Giovedì 1 maggio 2014, ritorno delle semifinali di Europa League: Juventus – Benfica: 0-0. Nella stessa stagione calcistica, dopo la neve di Istanbul (evento più unico che raro), l’improvvisa pioggia battente di Torino chiudeva quella che era stata una giornata di sole. Evidentemente in Europa non era stagione. Probabilmente anche la Juve quell’anno aveva fatto di tutto per complicare il proprio percorso europeo. Si dice aiutati che Dio ti aiuta. Nella su citata partita il Benfica, per oltre metà del secondo tempo, giocò in dieci per l’espulsione di un suo giocatore. Verso la fine rimase addirittura in nove perché Garay si fece male a sostituzioni già terminate per i portoghesi. Quell’anno la finale di Europa League si sarebbe tenuta alla Juventus Stadium. Certo, non si trattava della Champions, ma comunque dopo anni l’occasione di alzare un trofeo europeo, per giunta nel proprio stadio, era alquanto ghiotta per i bianconeri. E, invece, nulla. Magari anche per sfortuna, ma soprattutto per demeriti propri. L’anno dopo la Juventus giocava una finale di Champions a Berlino, con merito. Perdeva contro il Barcellona, la squadra più forte del mondo, avendo anche qualcosa da recriminare. L’anno scorso la Juve è uscita agli ottavi di finale di Champions dopo una scazzottata a guardia bassa contro i titani del Bayern Monaco, ma senza dare mai la sensazione di essere inferiore, anzi.

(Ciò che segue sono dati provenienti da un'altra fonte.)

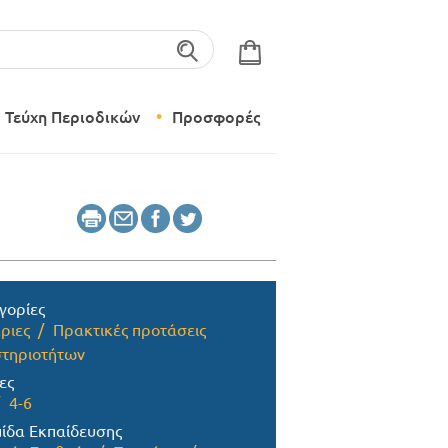
λέξεις-κλειδιά
Τεύχη Περιοδικών
Προσφορές
Σύγχρονο Νηπιαγωγείο
Δημιουργικό Εργαστήρι
γορίες
ριες
Πρακτικές προτάσεις
τηριοτήτων
ες
4-6
ίδα Εκπαίδευσης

Il breve excursus di cui sopra, non ha assolutamente l’intento di fare inutili paragoni tra il mister precedente e l’attuale. E’ semplicemente necessario al fine di una corretta valutazione di quello che è la Juventus europea oggi e del suo percorso di crescita rispetto al passato più recente. Allo stato, nella stagione calcistica in corso, la Juventus è tornata con lo scalpo dell’avversario da tutte e quattro le trasferte europee ( Zagabria, Lione, Siviglia, Oporto). Se è vero che trattasi di avversari di non primissima fascia, vanno dati i giusti meriti alla compagine bianconera. Ha vinto come doveva, in scioltezza a Zagabria; soffrendo, ma in inferiorità numerica a Lione; in rimonta, in superiorità numerica a Siviglia; dominando, già prima che il Porto restasse in dieci, ieri ad Oporto. Le ultime due trasferte in particolare, presentavano comunque un certo livello di difficoltà; se è vero che in entrambe la Juve ha potuto sfruttare la superiorità numerica, è altrettanto vero che ha ottenuto tale vantaggio con merito.

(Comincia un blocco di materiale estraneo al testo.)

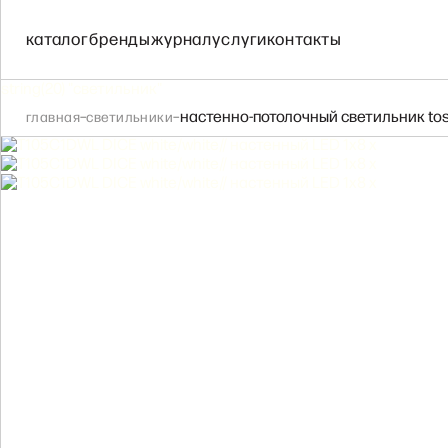
IL FANALE
COVALI
каталог
бренды
журнал
услуги
контакты
IL PARALUME MARI
string(20) "светильник"
–
–
настенно-потолочный светильник toss
главная
светильники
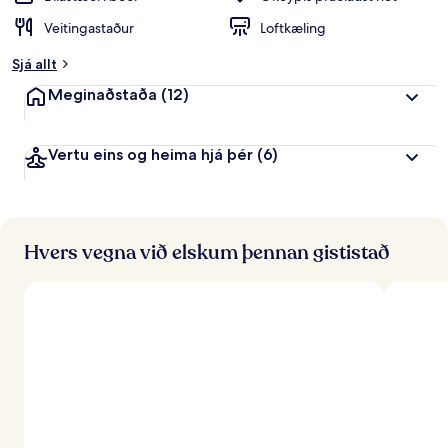
Veitingastaður
Loftkæling
Sjá allt
Meginaðstaða
(12)
Vertu eins og heima hjá þér
(6)
Hvers vegna við elskum þennan gististað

In passato non si è vinto contro squadre anche inferiori a quelle appena citate. La Juventus doveva vincere e l’ha fatto, ma non era così scontato. Contro il Porto sono cadute in passato diverse squadre blasonate, in particolare è risultato spesso indigesto alle altre italiane, vedasi da ultimo la Roma, declassata in Europa League dai lusitani. Così come vincere in trasferta in Europa non è mai semplice, considerando che gli stadi “caldi” sono molti. Non credo che il Porto attuale sia meno forte di quel Benfica che meno di tre anni fa ci ha impedito di giocare una finale europea in casa. Se tre indizi (o meglio anni) fanno una prova, allora direi che qualcosa è cambiato. Dobbiamo prenderne consapevolezza, c’è ancora tanto da migliorare, ma siamo competitivi. Non partecipiamo per andare il più avanti possibile, ma per raggiungere la cima.
La Juventus ha certamente le potenzialità per ottenere questi risultati, ma la pratica è cosa ben diversa. Cominciare ad avere una certa continuità di successi, di prestazioni, rendere normali questi risultati, è un buon presupposto per sedersi con continuità al tavolo dei grandi. A furia di banchettare con loro, riusciremo ad arrivare anche al dolce più prelibato.